90'lı yıllarda İstanbul'da, bir dönemin ruhu ve heyecanı, farklı yaşam biçimi ve kültürüyle belleklerde iz bırakmıştır. Kadıköy (Akmar Pasajı), Beyoğlu ve Bakırköy'de "yeni sosyallik" arayışının gözde mekânlarında kümelenen gençler, aykırı sayılabilecek bir "duygu dünyası"nı temsil ediyorlardı. Giyimleri, beğenileri ve tercihleri genel kalıpların dışındaydı ve aileleri tarafından her zaman kabul görmüyorlardı.
Ancak onlar için kendi ikonlarının, sembollerin ve isimlerin peşinden gitmek daha önemliydi; müzik gruplarının son kasetleri, posterler, siyah kıyafetler, dar jeanler ve t-shirt'ler ilk sırada geliyordu.

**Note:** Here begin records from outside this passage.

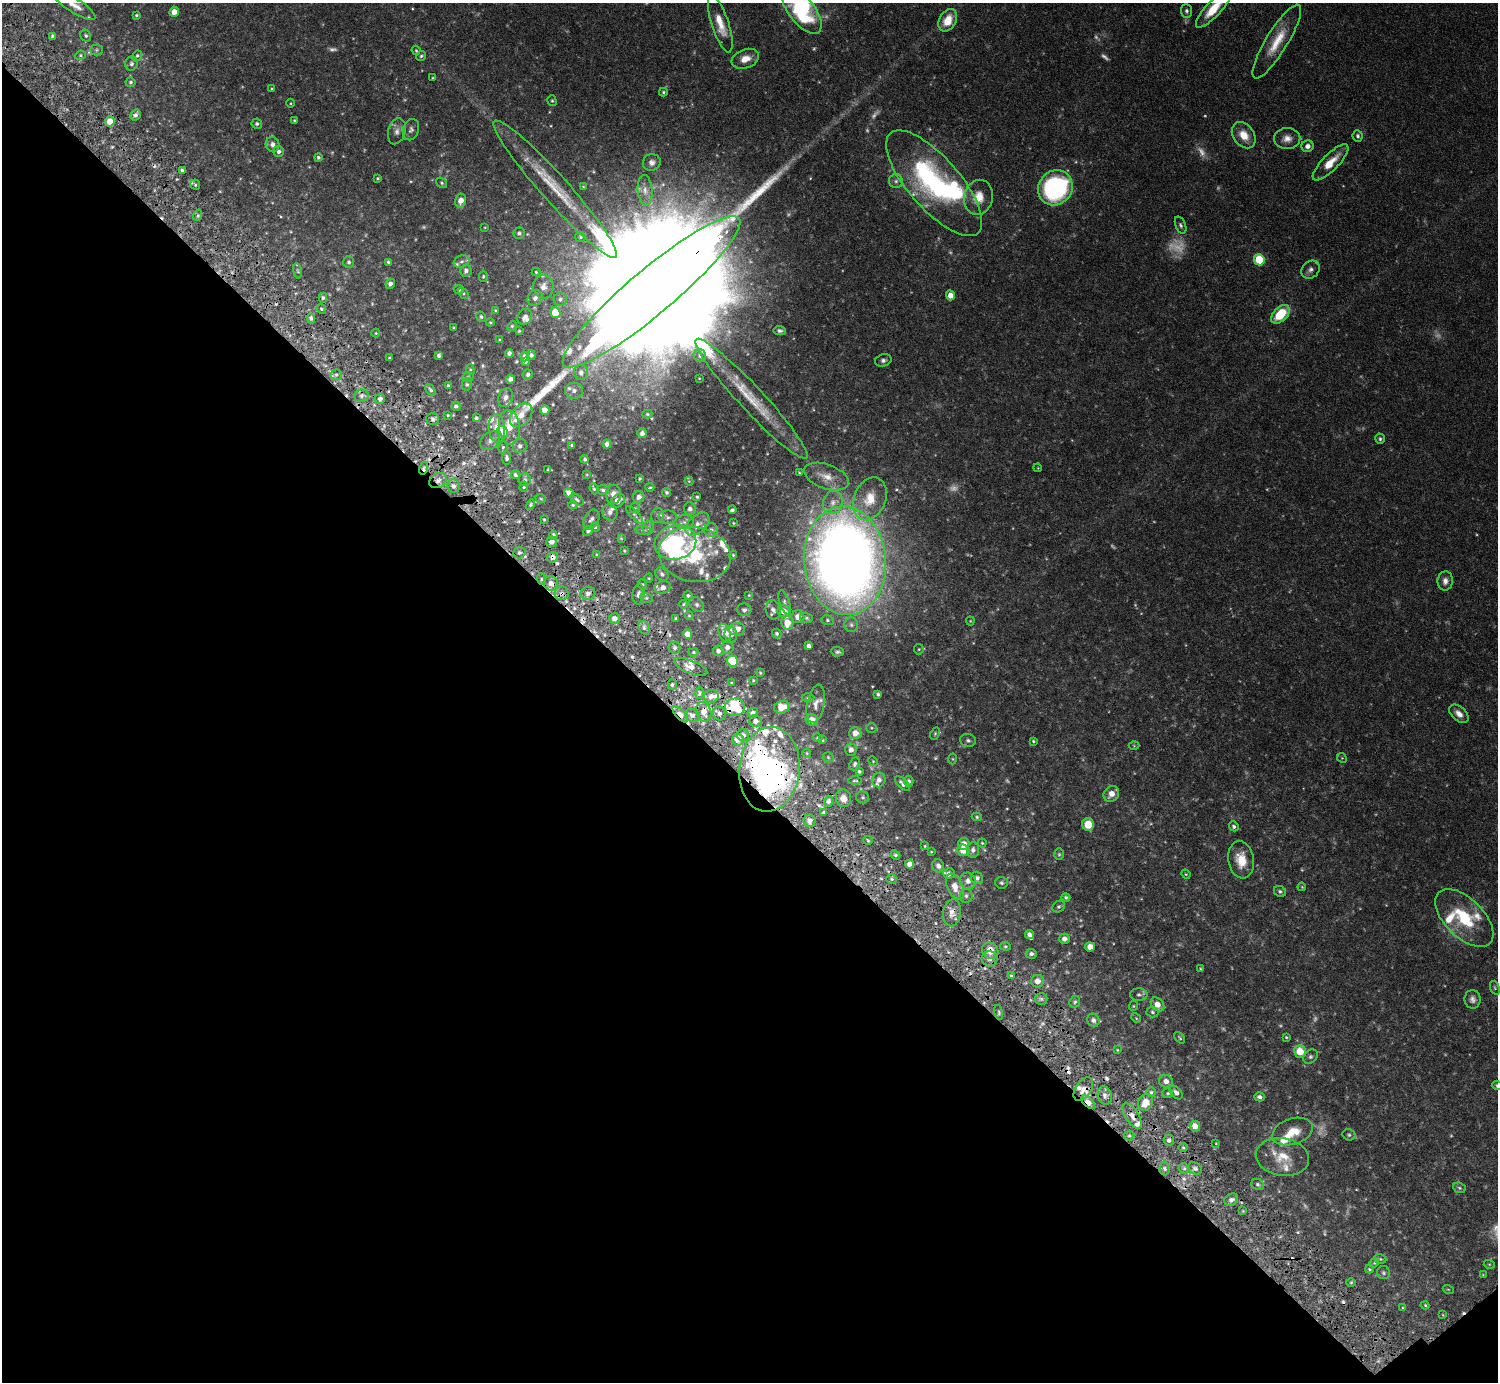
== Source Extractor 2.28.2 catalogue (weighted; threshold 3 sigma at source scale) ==
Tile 14 of 4 x 4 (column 2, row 4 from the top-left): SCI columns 1502-2997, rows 310-1689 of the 6034 x 6030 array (HDU 1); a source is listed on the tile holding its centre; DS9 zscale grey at full resolution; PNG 1500 x 1384 px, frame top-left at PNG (2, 3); each listed source drawn as its Kron ellipse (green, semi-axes under 4 px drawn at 4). Shown black and unused: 44% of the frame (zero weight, under 4 of 7 exposures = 3% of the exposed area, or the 3 px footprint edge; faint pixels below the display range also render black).
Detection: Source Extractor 2.28.2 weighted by HDU 2 'WHT'; one run over the whole footprint, this tile lists its part. Background 0.073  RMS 0.0036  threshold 0.0146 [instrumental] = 3 sigma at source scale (4.09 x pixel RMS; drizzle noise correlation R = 1.36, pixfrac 0.8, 0.05/0.05 arcsec/px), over >= 5 px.
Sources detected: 469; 34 too faint to see at this stretch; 4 inside a brighter object's white glare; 15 cosmic-ray / hot-pixel residue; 2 long thin detections or spike segments (spike, bleed or trail) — neither listed nor drawn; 45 inside a brighter listed object's ellipse — not listed separately; the other 369 listed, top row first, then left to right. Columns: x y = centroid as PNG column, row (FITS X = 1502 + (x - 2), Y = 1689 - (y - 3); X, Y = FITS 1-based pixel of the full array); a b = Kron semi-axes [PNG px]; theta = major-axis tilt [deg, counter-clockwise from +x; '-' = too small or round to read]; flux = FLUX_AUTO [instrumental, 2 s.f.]
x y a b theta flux
74 5 25 7 -33 3.2
1214 8 25 7 48 8.4
801 10 28 13 -53 32
1186 11 7 5 -87 0.8
174 12 5 4 - 3.7
136 15 4 3 - 0.45
948 20 12 8 62 6.2
720 24 30 8 -72 6.1
53 36 4 4 - 1.2
86 36 6 5 - 0.6
1277 41 43 11 58 9.2
96 50 6 5 - 0.56
416 50 5 4 - 0.41
80 55 5 4 - 0.49
137 56 5 4 - 0.53
421 56 5 4 - 0.59
745 59 14 9 20 3.8
131 63 7 6 - 0.8
433 78 3 3 - 0.33
131 82 5 5 - 0.59
272 89 4 3 - 0.32
663 92 4 3 - 0.46
552 101 5 4 - 0.5
291 103 4 3 - 0.29
135 115 6 4 57 1
110 121 5 5 - 3.8
295 121 3 3 - 0.5
257 124 5 5 - 0.67
411 130 11 7 69 1.4
397 131 13 8 73 2
1244 135 14 10 -54 5.2
1358 136 6 5 - 0.76
1287 138 13 10 0 2.7
272 144 7 6 - 1.7
1307 146 6 5 - 1.4
279 151 5 5 - 1.1
318 157 4 4 - 0.64
652 162 9 8 - 1.6
1330 162 24 8 46 5.9
182 170 4 4 - 0.56
377 178 3 3 - 0.33
896 181 7 7 - 1
442 183 6 4 -35 0.52
934 183 66 26 -49 60
195 185 5 4 - 0.52
583 187 4 3 - 0.31
1055 188 18 16 52 65
555 189 91 13 -48 18
645 190 15 7 -85 2.7
978 197 18 14 78 5.7
461 201 7 5 78 2.8
198 215 6 4 72 0.55
1181 225 9 5 -68 0.8
485 227 4 3 - 0.24
519 233 6 5 - 0.86
580 237 5 5 - 0.57
1259 260 5 5 - 18
461 261 8 6 19 1.1
349 262 6 5 - 0.77
388 262 4 4 - 0.55
1310 270 10 8 46 1.4
297 271 8 4 -81 0.5
466 271 6 5 - 1.3
536 272 4 4 - 0.39
483 276 5 4 - 0.5
390 284 5 4 - 1.2
543 287 12 10 88 2.5
459 289 5 4 - 0.71
651 292 114 22 40 64000
463 293 6 4 -50 0.52
950 295 5 4 - 3.5
323 298 5 4 - 0.73
535 298 8 7 - 1.4
560 299 7 6 - 0.95
321 309 5 4 - 0.48
496 310 4 3 - 0.43
555 313 6 5 - 6.8
1280 314 11 6 46 12
481 317 5 4 - 0.55
525 317 8 7 - 1.5
311 318 5 4 - 1
490 322 4 4 - 0.37
512 326 5 4 - 0.41
454 328 3 2 - 0.34
780 330 6 4 -5 0.76
519 331 4 3 - 0.37
376 333 4 4 - 0.28
500 340 3 2 - 0.31
509 353 4 4 - 0.86
439 355 4 3 - 0.85
531 355 5 4 - 0.92
524 356 5 4 - 1
700 356 6 6 - 1
389 358 3 3 - 0.4
883 360 8 6 14 1.1
525 361 4 4 - 1.2
470 370 5 4 - 0.4
581 372 8 7 - 1.3
336 375 6 5 - 0.82
528 375 5 5 - 0.72
468 377 6 4 23 0.46
699 378 3 2 - 0.22
510 379 4 4 - 1.5
467 384 6 5 - 0.57
448 385 3 3 - 0.43
431 390 7 4 -54 0.66
574 391 9 8 - 1.8
362 396 7 6 - 1.1
506 397 9 7 66 1.7
380 399 5 5 - 1.1
751 399 81 12 -47 16
456 406 5 4 - 0.74
545 410 5 4 - 2.6
647 414 5 4 - 0.42
448 415 3 3 - 0.33
521 415 13 9 51 3.1
476 418 4 4 - 0.66
433 419 6 6 - 0.9
509 427 17 10 -84 5.4
497 428 14 8 -86 3.3
502 432 6 5 - 9.4
642 433 4 4 - 1.3
1380 439 5 5 - 0.61
490 441 11 8 40 1.6
607 444 4 4 - 1.2
572 445 3 3 - 0.45
520 446 7 6 - 1.1
503 447 6 5 - 0.58
507 458 7 4 -83 0.86
585 459 4 4 - 0.62
424 468 6 4 72 1.1
1038 468 4 3 - 0.26
548 470 4 3 - 0.33
799 473 3 2 - 0.27
515 475 4 4 - 0.68
587 475 3 2 - 0.23
826 477 23 12 -19 4.9
640 479 3 3 - 0.39
438 480 9 7 30 1.9
525 480 6 6 - 0.93
689 481 4 4 - 0.27
454 486 7 6 - 1.2
524 487 5 4 - 0.44
650 487 4 3 - 0.34
594 489 6 4 -68 0.52
603 490 6 4 -18 0.6
666 492 4 4 - 0.58
569 493 5 4 - 3.2
614 494 9 7 -87 1.9
639 497 6 5 - 1.4
697 497 3 3 - 0.42
541 499 5 3 - 0.33
870 499 22 15 68 8.7
577 500 8 4 -38 0.69
618 501 8 6 36 2.9
833 502 12 9 75 2.7
531 505 5 4 - 0.54
573 505 4 4 - 0.39
635 508 5 4 - 0.43
690 509 6 6 - 1.3
732 510 4 3 - 0.6
610 512 8 7 - 1.1
635 515 11 4 -46 0.81
657 515 7 6 - 0.81
668 517 9 7 -4 1.2
544 520 4 3 - 0.34
591 520 10 7 61 1.2
684 522 10 6 9 1.2
733 523 4 3 - 0.32
697 524 14 8 43 2.7
595 527 5 4 - 0.57
648 528 6 5 - 0.75
643 530 8 4 -7 0.64
711 530 7 7 - 1.2
588 531 5 4 - 0.65
553 535 4 4 - 0.7
621 538 3 3 - 0.28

Ve tüm kısıtlı imkânlara rağmen bunları edinebiliyorlardı. Rock, Punk, Heavy Metal, Thrash, Death, Grunge vb. gruplara dâhil olan bu gençler, katı bir sistemin içinde kendi ütopyalarını ve yaşam alanlarını yaratmışlardı. Stüdyo İmge, Rock Dünyası, Rock Kazanı, Laneth, Çalıntı, Garaj vb. çıkardıkları dergilerde, bu altkültürün zengin ve marjinal yansımaları fazlasıyla görülür.
İstanbul'daki gençler, kendilerine özgü muhalif bir tarz oluştururken aynı zamanda parçalı bir toplumda, kendi etik ve estetik değerlerini de ortaya koymuşlardı. Kitap bir dönemi okumak adına bu alanda yapılmış ilk sosyolojik çalışma özelliğinin yanında içeriden bir bakışla ve "gençlerle" yapılan sansürsüz söyleşilerle 90'lı yılların rüzgârını doğrudan günümüze taşımaktadır.